An Excuse

236098-find-a-way-not-an-excuse

Salah satu momen yang paling kuingat ketika kuliah adalah hari dimana aku presentasi *entah matkul apa* di depan bu Dyah.  Mata kuliah ini mempelajari tentang logam atau lebih tepatnya alloy. Berhubung saya murid pindahan dari instrumen ke material, agaknya saya cukup meraba-raba tentang apa yang akan hadapi. Cukup kenal juga dengan karakter dosen saya tersebut. Seperti biasa tugas anak material adalah mencari jurnal internasional lantas mempresentasikannya. Jangan pikir kita akan dijelaskan terlebih dahulu, atau jangan pikir kita akan disodorkan referensi. Apa yang kita lakukan adalah mendownload jurnal – penelitian orang lain, dengan teks berbahasa inggris lalu memposisikan diri sebagai peneliti yang memaparkan hasilnya.

Semester enam saat itu. Berdasarkan hasil ‘kopyokan’ aku maju dengan nomor urut sekian. Jurnal sudah dapat, dan aku suka banget dengan jurnal tentang bio-material tersebut. Dua hari atau malah satu hari sebelum presentasi, aku ngebut mentranslate dengan baik, mencari referensi pendukung, dan membuat slide power point tentunya. Malam harinya aku sampai ngelembur, tidur di depan laptop sambil sesekali belajar ketika terbangun. Sampailah pada hari H.

Revisi! Begitulah hasilnya.

Saat itu aku kesel banget. Ya Allaah ibuk ini nggak ngerti perjuanganku ngelembur beberapa hari. Paling nggak mbok ya memberikan apresiasi dulu. Pulang kuliah aku nangis di motor.

Tapi satu dua hari selanjutnya, aku tahu. Aku salah. Aku masih jauh dari usaha maksimal. Persiapanku kurang matang, amat sangat kurang matang. Ketika bu Dyah ‘menghabisi’ku di depan kelas waktu itu, yang kurasakan adalah malu. Malu pada teman-teman yang mana mereka lebih baik daripada aku. Harusnya aku mencari tahu lagi, lebih banyak lagi tentang materinya. Ketika itu aku hanya diam. Tak berkata satu pun. Tak beralasan apapun. Ya karena aku memang tak punya alasan. Aku salah ya salah saja. Tak kujelaskan yang telah kuusahakan. Tak kubuat alasan.

Bagiku, waktu tidak bisa dijadikan alasan. Padatnya kegiatan pun bukan alasan. Kita sama-sama diberikan 24 jam dalam sehari. Semestinya kita bisa mengaturnya dengan baik.
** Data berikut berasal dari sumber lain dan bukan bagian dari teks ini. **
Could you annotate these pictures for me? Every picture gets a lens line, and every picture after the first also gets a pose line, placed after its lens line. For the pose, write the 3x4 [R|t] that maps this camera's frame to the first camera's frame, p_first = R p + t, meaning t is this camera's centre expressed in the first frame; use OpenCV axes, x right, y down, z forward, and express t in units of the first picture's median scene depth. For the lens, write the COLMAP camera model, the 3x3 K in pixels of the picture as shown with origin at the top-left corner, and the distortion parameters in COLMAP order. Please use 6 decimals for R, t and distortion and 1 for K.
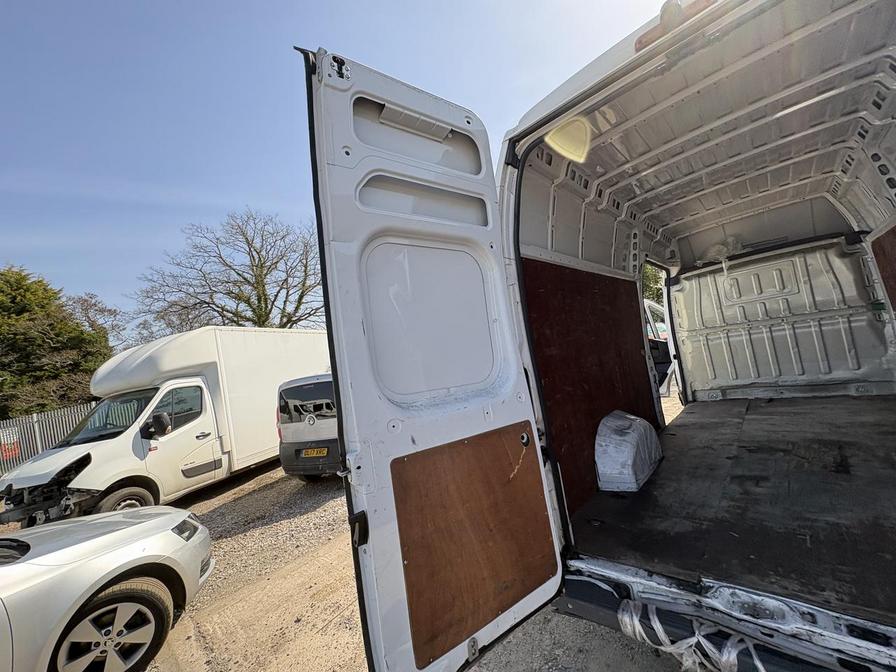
lens RADIAL K [[359.5, 0, 447.5], [0, 359.5, 338.6], [0, 0, 1]] dist [-0.000940, 0.000116]
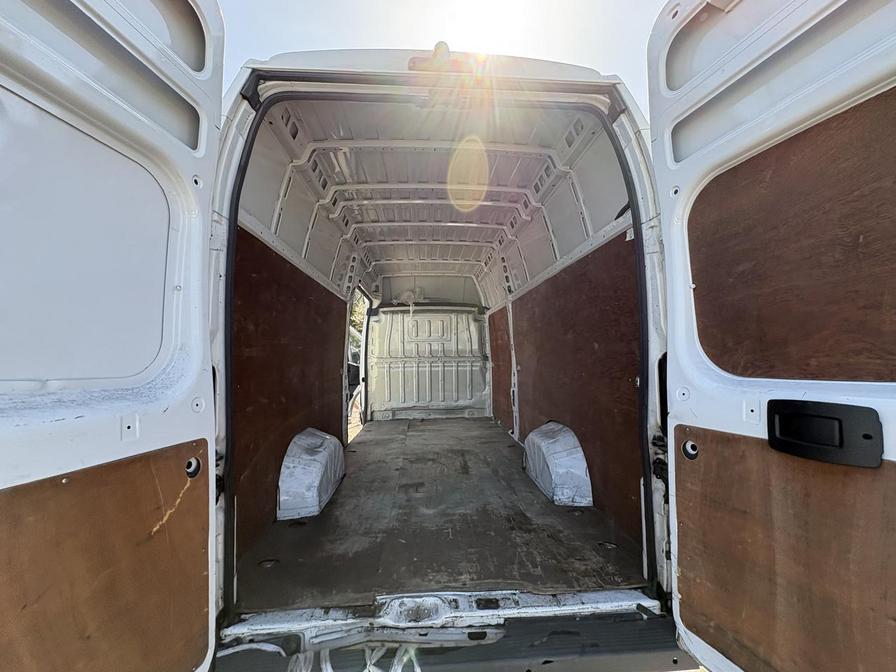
lens RADIAL K [[354.5, 0, 450.3], [0, 354.5, 337.6], [0, 0, 1]] dist [-0.003170, -0.000035]
pose [[0.669383, 0.180523, 0.720651, 0.011128], [-0.135777, 0.983417, -0.120228, 0.039101], [-0.730405, -0.017370, 0.682793, 0.139101]]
Entah apapun kegiatan yang kita pilih untuk kita lakukan, sadarilah resikonya. Nggak perlu membuat buat alasan sok sibuk. Itu sih urusan Anda. Jangan paksa orang lain mengerti urusan kita. Itu nggak gentle. Justru buktikan dengan padatnya aktivitasmu, kamu tetap bisa menghandle segala hal dengan baik.

Akhirnya setelah revisi, hasilnya cukup baik dan tentu lebih memuaskan.
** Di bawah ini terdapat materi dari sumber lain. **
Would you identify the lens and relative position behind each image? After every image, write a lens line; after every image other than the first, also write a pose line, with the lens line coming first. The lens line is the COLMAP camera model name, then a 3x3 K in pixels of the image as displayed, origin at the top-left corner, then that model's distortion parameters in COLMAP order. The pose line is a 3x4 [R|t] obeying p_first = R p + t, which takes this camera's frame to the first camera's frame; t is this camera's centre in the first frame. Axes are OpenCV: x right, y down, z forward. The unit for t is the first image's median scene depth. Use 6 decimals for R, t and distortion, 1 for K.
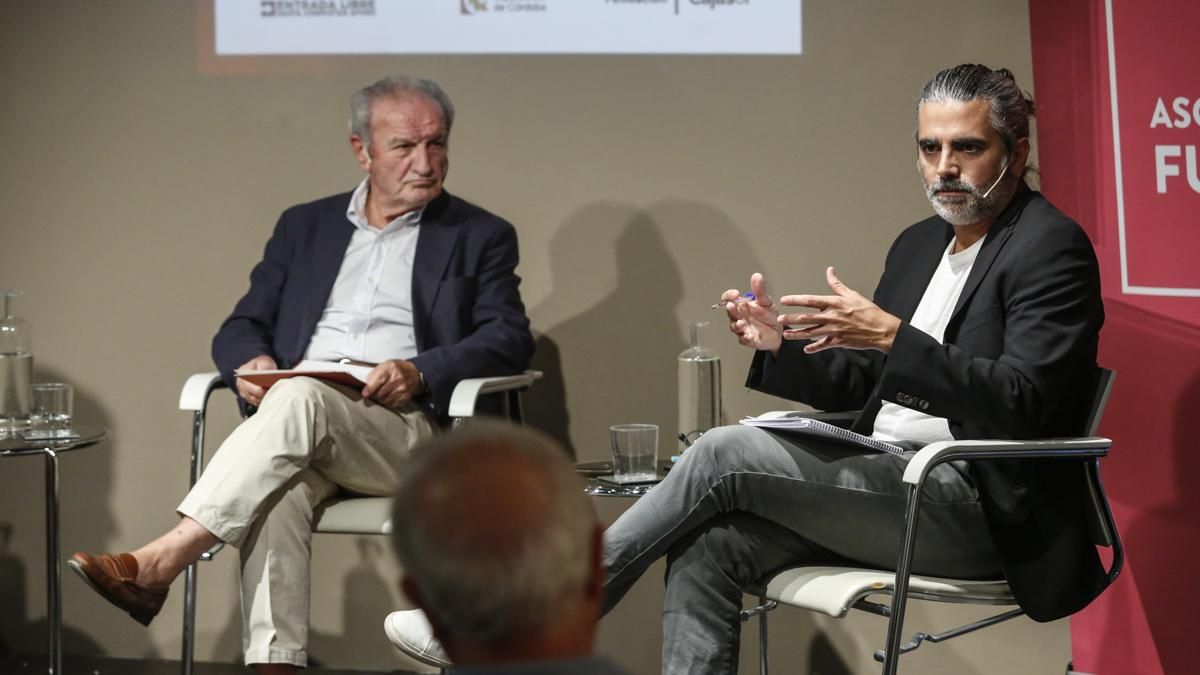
lens RADIAL K [[3769.2, 0, 600.0], [0, 3769.2, 337.5], [0, 0, 1]] dist [-0.036465, -1.324630]
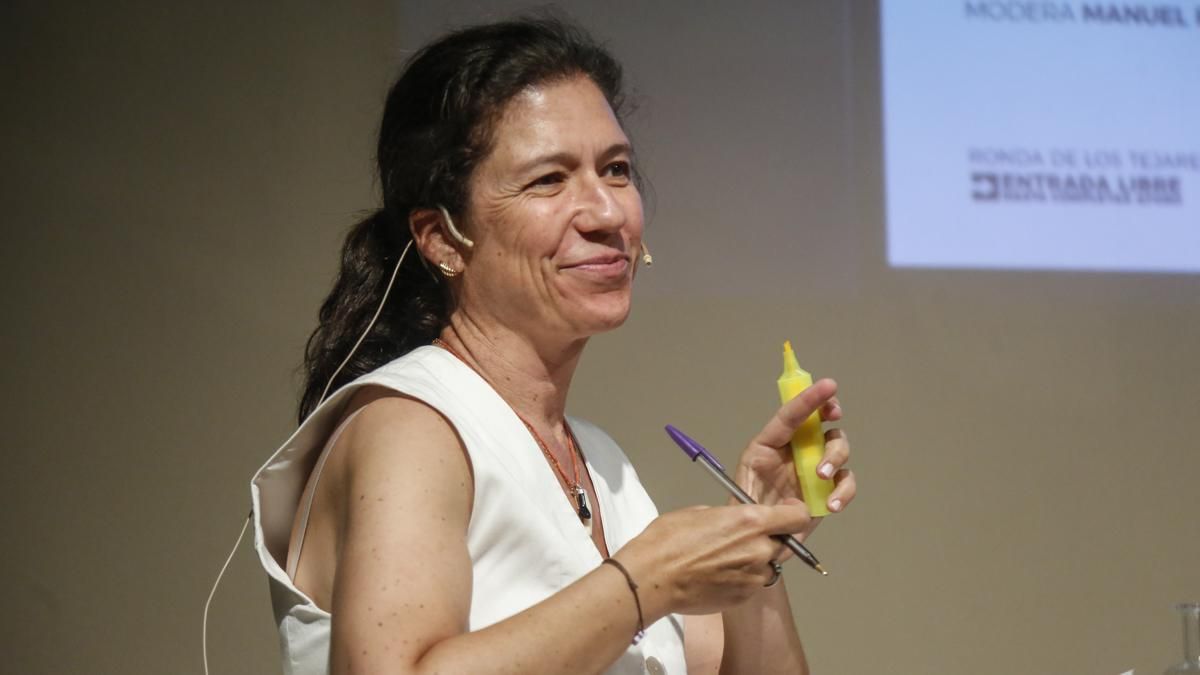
lens RADIAL K [[3769.2, 0, 600.0], [0, 3769.2, 337.5], [0, 0, 1]] dist [-0.036465, -1.324630]
pose [[0.793327, 0.064251, 0.605396, -0.459161], [0.078311, 0.975384, -0.206140, 0.041044], [-0.603738, 0.210946, 0.768767, 0.623684]]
Poin dari cerita ini adalah:

  1. Jangan paksa orang lain mengerti keadaan kita
  2. Jangan banyak membuat alasan
  3. kita sama-sama diberikan 24 jam dalam sehari, 7 hari dalam seminggu
  4. buktikan bahwa dengan padatnya aktivitas kita, kita tetap bisa menghandle sesuatu dengan baik
  5. lebih bijak lagi memanajemen waktu
  6. Jangan ngebut dalam mengerjakan sesuatu
  7. Jangan menurunkan standar, karena lama-lama akan semakin rendah
  8. Ketika kita di posisi yang menilai, bukan berarti kita menjadi tak punya hati, kita pun harus kuat melihat wajah melas orang lain sebab sebenarnya tujuan kita adalah menjadikan orang tersebut lebih kuat
  9. Bukan berarti kita tak mau tahu urusan orang, hanya disiplin ya disiplin, semua ada konsekuensinya.
  10. Terimakasih banyak untuk ibu Dyah atas ilmu dan bimbingannya selama ini.

 

Tulisan ini dibuat dalam rangka gregetan dengan hasil rapat yang dilanggar sendiri. Kalau gitu ngapain ada rapat cobak?